━━ TEXT

Now, this is no new thing. There is no treatise on this doctrine that I have read. And I reread Calvin's two treatises: his original institutes of 1536 and then his fuller treatment of 1559. And then I've read some 60 pages of John Brown's treatment of it in his commentary on 1 Peter, and further his comments on it on in Galatians material that I've read in the past. I reread it all, seeking to bring my mind aresh into contact with these realities. And not a one of these treatises, including our own confession, treats the doctrine without the recognition that it is often a doctrine that is abused and made a license for sin.

Paragraph two, I read to you: "God alone is Lord of the conscience, and it is free from man-made doctrines and man-made rules of behavior. But paragraph three says this:

"They who upon pretense of Christian liberty do practice any sin or cherish any sinful lust as they thereby pervert the main design of the grace of the gospel to their own destruction, so they wholly destroy the end of Christian liberty, which is that being delivered out of the hands of all of our enemies, we might serve the Lord without fear in holiness and righteousness before Him all the days of our lives [quoting from the prophecy concerning our Lord Jesus in Luke 1:74 and 75]."

So they recognize that this doctrine of the Christian's bloodbought liberty in Christ is always vulnerable to misuse and to abuse, and that the issue of its abuse and misuse must be addressed. To state it bluntly, let me throw out a few seeds that I hope will germinate. No Christian man or woman is ever at liberty to dress immodestly. Modesty of dress is a moral obligation 1258 upon every child of God. Now what is modest and what is immodest is a matter that must be wrestled with because the Bible doesn't give us a manual of skirt lengths and cleavage dimensions. But no Christian at any time in any circumstances has liberty to be immodest. Modesty is a moral duty. No Christian at any time in any set of circumstances is to be prodigal and careless and irresponsible in the stewardship of his money. It is a moral obligation to be a good steward of one's money. How 1349 it is spent for recreations and for luxuries etc etc.

━━━━

## GIVEN REQUEST 1:
Answer these about the text on Christian liberty:
(a) Which two years are given for Calvin's treatises?
(b) Which verses in Luke are quoted at the end of paragraph three?
(c) What is it that the Bible doesn't give us, according to the text?
## GIVEN REQUEST 2:
Rewrite the text on Christian liberty, beginning at the words that have "Now, this is" and stopping after "license for sin.", with "works" put in place of "treatises".

━━ EXCERPTED DATA

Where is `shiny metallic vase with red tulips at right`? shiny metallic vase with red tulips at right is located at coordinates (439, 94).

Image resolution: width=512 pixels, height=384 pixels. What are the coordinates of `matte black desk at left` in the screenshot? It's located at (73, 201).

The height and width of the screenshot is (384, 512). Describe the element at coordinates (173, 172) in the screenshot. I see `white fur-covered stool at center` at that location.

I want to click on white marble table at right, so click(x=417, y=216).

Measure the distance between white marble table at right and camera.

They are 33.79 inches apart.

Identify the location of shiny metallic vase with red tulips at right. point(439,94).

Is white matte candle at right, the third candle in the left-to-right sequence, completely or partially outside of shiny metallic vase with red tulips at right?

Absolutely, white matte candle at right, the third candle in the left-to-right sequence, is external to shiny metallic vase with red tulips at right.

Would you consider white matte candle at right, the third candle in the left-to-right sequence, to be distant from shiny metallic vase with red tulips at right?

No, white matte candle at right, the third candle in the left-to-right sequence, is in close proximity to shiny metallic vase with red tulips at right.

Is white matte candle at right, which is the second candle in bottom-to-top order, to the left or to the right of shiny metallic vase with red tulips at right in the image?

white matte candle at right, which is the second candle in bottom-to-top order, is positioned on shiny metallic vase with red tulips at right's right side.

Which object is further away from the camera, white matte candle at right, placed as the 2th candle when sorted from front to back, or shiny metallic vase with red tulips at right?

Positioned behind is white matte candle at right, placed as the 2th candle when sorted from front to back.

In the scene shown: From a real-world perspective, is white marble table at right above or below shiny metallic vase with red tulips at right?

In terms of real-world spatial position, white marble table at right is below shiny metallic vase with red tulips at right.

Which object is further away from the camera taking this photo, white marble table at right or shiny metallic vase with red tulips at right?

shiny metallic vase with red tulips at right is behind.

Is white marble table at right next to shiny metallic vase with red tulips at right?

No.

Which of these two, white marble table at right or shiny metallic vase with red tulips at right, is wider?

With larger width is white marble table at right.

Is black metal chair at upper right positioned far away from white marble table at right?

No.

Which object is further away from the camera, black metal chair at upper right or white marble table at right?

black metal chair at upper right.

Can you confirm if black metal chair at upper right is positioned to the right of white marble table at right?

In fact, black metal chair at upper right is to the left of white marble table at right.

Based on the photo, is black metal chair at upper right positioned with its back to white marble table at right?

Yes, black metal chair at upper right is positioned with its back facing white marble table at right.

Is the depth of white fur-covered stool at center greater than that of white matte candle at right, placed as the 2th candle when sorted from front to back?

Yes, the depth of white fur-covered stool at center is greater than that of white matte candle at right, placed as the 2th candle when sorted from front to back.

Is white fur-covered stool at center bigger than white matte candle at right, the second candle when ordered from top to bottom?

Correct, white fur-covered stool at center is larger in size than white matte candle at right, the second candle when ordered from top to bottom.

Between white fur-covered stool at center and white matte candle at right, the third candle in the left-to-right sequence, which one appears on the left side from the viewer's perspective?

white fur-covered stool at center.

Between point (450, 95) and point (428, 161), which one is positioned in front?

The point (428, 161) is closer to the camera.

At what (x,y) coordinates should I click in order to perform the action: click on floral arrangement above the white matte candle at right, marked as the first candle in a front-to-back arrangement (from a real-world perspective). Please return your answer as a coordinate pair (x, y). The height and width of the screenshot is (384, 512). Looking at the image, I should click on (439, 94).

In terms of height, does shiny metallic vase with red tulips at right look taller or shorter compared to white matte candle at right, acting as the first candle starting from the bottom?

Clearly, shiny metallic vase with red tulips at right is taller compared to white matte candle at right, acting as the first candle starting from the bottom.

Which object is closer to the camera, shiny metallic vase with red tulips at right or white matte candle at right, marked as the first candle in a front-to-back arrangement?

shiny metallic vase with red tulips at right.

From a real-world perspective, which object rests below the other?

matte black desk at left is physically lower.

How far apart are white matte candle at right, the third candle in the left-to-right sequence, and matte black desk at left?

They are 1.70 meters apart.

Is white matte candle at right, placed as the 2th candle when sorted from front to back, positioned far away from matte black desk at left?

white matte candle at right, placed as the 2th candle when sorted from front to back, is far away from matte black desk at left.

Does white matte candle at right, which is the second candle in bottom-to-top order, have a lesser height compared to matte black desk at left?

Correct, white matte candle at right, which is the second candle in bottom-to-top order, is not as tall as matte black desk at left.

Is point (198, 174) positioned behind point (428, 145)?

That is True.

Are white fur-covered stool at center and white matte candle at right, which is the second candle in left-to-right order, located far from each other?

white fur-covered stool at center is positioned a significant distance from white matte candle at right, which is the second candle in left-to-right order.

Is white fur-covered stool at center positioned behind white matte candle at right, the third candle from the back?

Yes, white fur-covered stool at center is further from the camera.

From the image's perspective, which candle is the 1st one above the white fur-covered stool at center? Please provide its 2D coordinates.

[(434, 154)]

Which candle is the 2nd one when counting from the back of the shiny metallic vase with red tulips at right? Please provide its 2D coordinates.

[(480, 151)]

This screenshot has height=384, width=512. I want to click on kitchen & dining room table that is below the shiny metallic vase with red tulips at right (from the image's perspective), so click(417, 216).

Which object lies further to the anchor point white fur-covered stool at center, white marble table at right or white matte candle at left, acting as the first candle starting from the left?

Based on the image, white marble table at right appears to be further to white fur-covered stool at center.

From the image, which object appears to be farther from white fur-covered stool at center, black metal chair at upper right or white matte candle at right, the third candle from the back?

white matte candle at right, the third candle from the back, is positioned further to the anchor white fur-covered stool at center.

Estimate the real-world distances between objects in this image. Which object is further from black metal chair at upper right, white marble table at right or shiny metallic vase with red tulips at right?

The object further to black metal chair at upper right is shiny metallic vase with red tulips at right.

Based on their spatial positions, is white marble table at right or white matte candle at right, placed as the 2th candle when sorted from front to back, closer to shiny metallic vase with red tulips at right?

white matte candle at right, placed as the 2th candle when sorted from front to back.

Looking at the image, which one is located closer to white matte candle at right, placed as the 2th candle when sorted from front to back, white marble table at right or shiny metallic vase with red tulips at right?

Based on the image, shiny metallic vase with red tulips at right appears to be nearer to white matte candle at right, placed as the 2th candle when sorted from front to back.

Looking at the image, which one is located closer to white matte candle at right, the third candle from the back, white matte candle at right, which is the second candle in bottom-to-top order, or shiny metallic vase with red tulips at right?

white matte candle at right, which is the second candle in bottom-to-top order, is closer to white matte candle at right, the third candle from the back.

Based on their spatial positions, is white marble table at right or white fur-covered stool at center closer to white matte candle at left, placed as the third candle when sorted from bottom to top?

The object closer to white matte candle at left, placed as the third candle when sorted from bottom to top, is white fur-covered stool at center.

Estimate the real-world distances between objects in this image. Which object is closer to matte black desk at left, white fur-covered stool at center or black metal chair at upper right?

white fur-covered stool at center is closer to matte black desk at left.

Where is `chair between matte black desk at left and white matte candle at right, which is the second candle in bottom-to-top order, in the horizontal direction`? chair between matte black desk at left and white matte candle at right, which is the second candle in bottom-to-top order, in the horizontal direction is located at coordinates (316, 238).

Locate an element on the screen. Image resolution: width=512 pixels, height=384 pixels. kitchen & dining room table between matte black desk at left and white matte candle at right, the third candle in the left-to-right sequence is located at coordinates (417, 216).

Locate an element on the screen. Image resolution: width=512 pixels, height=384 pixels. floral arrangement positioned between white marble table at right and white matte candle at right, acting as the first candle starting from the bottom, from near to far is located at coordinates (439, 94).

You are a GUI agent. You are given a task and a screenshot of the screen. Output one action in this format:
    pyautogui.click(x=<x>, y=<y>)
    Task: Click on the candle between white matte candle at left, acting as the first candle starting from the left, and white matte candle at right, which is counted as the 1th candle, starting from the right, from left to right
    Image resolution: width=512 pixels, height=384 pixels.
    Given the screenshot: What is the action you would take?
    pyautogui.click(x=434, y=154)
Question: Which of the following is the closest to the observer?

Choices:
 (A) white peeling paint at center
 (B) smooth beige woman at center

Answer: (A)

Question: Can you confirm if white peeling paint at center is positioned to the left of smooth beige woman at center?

━━━━

## RESULT 1:
(a) 1536 and 1559
(b) Luke 1:74 and 75
(c) A manual of skirt lengths and cleavage dimensions

## RESULT 2:
Now, this is no new thing. There is no treatise on this doctrine that I have read. And I reread Calvin's two works: his original institutes of 1536 and then his fuller treatment of 1559. And then I've read some 60 pages of John Brown's treatment of it in his commentary on 1 Peter, and further his comments on it on in Galatians material that I've read in the past. I reread it all, seeking to bring my mind aresh into contact with these realities. And not a one of these works, including our own confession, treats the doctrine without the recognition that it is often a doctrine that is abused and made a license for sin.